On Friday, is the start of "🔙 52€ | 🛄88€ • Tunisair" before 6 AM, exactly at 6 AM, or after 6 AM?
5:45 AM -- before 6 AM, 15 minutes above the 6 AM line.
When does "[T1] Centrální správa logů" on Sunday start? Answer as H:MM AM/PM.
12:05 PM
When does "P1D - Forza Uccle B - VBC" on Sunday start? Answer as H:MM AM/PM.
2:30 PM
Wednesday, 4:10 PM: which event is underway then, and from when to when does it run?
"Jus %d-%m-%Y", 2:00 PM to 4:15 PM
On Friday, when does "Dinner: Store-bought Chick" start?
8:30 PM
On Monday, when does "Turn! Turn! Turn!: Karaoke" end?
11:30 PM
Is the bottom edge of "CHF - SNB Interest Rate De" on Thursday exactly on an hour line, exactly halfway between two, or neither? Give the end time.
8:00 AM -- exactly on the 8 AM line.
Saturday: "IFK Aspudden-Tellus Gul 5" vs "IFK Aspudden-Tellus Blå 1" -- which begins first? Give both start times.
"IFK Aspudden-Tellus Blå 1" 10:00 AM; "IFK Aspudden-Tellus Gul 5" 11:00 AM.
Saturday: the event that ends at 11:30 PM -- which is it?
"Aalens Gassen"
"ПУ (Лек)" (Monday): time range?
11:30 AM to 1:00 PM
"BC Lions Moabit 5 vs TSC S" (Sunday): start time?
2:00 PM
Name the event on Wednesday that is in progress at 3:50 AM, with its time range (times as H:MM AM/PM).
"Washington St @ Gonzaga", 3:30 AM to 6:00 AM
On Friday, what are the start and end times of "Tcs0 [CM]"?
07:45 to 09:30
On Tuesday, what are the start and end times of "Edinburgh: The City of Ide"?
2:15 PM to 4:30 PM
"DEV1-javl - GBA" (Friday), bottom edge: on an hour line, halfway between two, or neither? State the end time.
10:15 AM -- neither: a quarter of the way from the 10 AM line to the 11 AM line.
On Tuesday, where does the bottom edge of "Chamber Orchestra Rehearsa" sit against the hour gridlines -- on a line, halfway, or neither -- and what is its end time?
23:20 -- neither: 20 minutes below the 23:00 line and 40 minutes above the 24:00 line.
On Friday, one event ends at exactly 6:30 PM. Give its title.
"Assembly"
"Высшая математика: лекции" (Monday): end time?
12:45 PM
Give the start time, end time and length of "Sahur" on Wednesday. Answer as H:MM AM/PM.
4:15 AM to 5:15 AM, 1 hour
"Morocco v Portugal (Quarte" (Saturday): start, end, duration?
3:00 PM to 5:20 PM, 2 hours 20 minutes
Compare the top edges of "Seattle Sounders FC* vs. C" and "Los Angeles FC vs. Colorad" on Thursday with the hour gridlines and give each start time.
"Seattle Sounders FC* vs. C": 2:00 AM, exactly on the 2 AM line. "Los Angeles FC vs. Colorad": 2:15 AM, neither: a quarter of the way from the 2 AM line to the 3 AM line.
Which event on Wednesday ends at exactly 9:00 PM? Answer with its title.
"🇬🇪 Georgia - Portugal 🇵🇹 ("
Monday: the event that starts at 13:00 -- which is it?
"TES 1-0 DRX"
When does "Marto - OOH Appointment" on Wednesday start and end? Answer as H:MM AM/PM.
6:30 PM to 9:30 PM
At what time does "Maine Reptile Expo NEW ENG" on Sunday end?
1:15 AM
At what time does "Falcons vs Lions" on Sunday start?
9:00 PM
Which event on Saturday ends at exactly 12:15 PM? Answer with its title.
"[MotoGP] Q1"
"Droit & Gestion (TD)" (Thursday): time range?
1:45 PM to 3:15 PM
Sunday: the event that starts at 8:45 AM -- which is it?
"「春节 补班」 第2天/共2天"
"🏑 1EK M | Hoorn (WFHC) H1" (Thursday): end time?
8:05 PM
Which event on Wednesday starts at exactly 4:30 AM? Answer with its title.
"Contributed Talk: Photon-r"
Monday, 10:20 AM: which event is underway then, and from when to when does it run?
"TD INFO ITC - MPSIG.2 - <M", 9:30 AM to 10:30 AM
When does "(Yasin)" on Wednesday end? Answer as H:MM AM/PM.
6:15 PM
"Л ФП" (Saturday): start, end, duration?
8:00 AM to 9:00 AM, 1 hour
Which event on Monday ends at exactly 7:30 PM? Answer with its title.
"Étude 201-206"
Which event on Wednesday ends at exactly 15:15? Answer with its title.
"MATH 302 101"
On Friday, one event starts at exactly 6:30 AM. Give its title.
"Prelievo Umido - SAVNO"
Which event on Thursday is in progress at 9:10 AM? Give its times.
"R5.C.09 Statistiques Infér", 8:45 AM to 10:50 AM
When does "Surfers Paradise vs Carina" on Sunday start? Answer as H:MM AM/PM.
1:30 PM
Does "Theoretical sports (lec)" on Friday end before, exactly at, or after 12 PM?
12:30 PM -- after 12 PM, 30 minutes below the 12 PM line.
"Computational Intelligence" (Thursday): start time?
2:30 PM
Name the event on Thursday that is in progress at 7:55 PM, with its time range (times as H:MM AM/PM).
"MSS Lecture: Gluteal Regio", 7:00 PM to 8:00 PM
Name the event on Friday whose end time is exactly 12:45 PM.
++++
◆ TASK DESCRIPTION ◆
Duplicate all of the material above line for line, keeping every character unchanged.

◆ SOLVED PROBLEM ◆
On Friday, is the start of "🔙 52€ | 🛄88€ • Tunisair" before 6 AM, exactly at 6 AM, or after 6 AM?
5:45 AM -- before 6 AM, 15 minutes above the 6 AM line.
When does "[T1] Centrální správa logů" on Sunday start? Answer as H:MM AM/PM.
12:05 PM
When does "P1D - Forza Uccle B - VBC" on Sunday start? Answer as H:MM AM/PM.
2:30 PM
Wednesday, 4:10 PM: which event is underway then, and from when to when does it run?
"Jus %d-%m-%Y", 2:00 PM to 4:15 PM
On Friday, when does "Dinner: Store-bought Chick" start?
8:30 PM
On Monday, when does "Turn! Turn! Turn!: Karaoke" end?
11:30 PM
Is the bottom edge of "CHF - SNB Interest Rate De" on Thursday exactly on an hour line, exactly halfway between two, or neither? Give the end time.
8:00 AM -- exactly on the 8 AM line.
Saturday: "IFK Aspudden-Tellus Gul 5" vs "IFK Aspudden-Tellus Blå 1" -- which begins first? Give both start times.
"IFK Aspudden-Tellus Blå 1" 10:00 AM; "IFK Aspudden-Tellus Gul 5" 11:00 AM.
Saturday: the event that ends at 11:30 PM -- which is it?
"Aalens Gassen"
"ПУ (Лек)" (Monday): time range?
11:30 AM to 1:00 PM
"BC Lions Moabit 5 vs TSC S" (Sunday): start time?
2:00 PM
Name the event on Wednesday that is in progress at 3:50 AM, with its time range (times as H:MM AM/PM).
"Washington St @ Gonzaga", 3:30 AM to 6:00 AM
On Friday, what are the start and end times of "Tcs0 [CM]"?
07:45 to 09:30
On Tuesday, what are the start and end times of "Edinburgh: The City of Ide"?
2:15 PM to 4:30 PM
"DEV1-javl - GBA" (Friday), bottom edge: on an hour line, halfway between two, or neither? State the end time.
10:15 AM -- neither: a quarter of the way from the 10 AM line to the 11 AM line.
On Tuesday, where does the bottom edge of "Chamber Orchestra Rehearsa" sit against the hour gridlines -- on a line, halfway, or neither -- and what is its end time?
23:20 -- neither: 20 minutes below the 23:00 line and 40 minutes above the 24:00 line.
On Friday, one event ends at exactly 6:30 PM. Give its title.
"Assembly"
"Высшая математика: лекции" (Monday): end time?
12:45 PM
Give the start time, end time and length of "Sahur" on Wednesday. Answer as H:MM AM/PM.
4:15 AM to 5:15 AM, 1 hour
"Morocco v Portugal (Quarte" (Saturday): start, end, duration?
3:00 PM to 5:20 PM, 2 hours 20 minutes
Compare the top edges of "Seattle Sounders FC* vs. C" and "Los Angeles FC vs. Colorad" on Thursday with the hour gridlines and give each start time.
"Seattle Sounders FC* vs. C": 2:00 AM, exactly on the 2 AM line. "Los Angeles FC vs. Colorad": 2:15 AM, neither: a quarter of the way from the 2 AM line to the 3 AM line.
Which event on Wednesday ends at exactly 9:00 PM? Answer with its title.
"🇬🇪 Georgia - Portugal 🇵🇹 ("
Monday: the event that starts at 13:00 -- which is it?
"TES 1-0 DRX"
When does "Marto - OOH Appointment" on Wednesday start and end? Answer as H:MM AM/PM.
6:30 PM to 9:30 PM
At what time does "Maine Reptile Expo NEW ENG" on Sunday end?
1:15 AM
At what time does "Falcons vs Lions" on Sunday start?
9:00 PM
Which event on Saturday ends at exactly 12:15 PM? Answer with its title.
"[MotoGP] Q1"
"Droit & Gestion (TD)" (Thursday): time range?
1:45 PM to 3:15 PM
Sunday: the event that starts at 8:45 AM -- which is it?
"「春节 补班」 第2天/共2天"
"🏑 1EK M | Hoorn (WFHC) H1" (Thursday): end time?
8:05 PM
Which event on Wednesday starts at exactly 4:30 AM? Answer with its title.
"Contributed Talk: Photon-r"
Monday, 10:20 AM: which event is underway then, and from when to when does it run?
"TD INFO ITC - MPSIG.2 - <M", 9:30 AM to 10:30 AM
When does "(Yasin)" on Wednesday end? Answer as H:MM AM/PM.
6:15 PM
"Л ФП" (Saturday): start, end, duration?
8:00 AM to 9:00 AM, 1 hour
Which event on Monday ends at exactly 7:30 PM? Answer with its title.
"Étude 201-206"
Which event on Wednesday ends at exactly 15:15? Answer with its title.
"MATH 302 101"
On Friday, one event starts at exactly 6:30 AM. Give its title.
"Prelievo Umido - SAVNO"
Which event on Thursday is in progress at 9:10 AM? Give its times.
"R5.C.09 Statistiques Infér", 8:45 AM to 10:50 AM
When does "Surfers Paradise vs Carina" on Sunday start? Answer as H:MM AM/PM.
1:30 PM
Does "Theoretical sports (lec)" on Friday end before, exactly at, or after 12 PM?
12:30 PM -- after 12 PM, 30 minutes below the 12 PM line.
"Computational Intelligence" (Thursday): start time?
2:30 PM
Name the event on Thursday that is in progress at 7:55 PM, with its time range (times as H:MM AM/PM).
"MSS Lecture: Gluteal Regio", 7:00 PM to 8:00 PM
Name the event on Friday whose end time is exactly 12:45 PM.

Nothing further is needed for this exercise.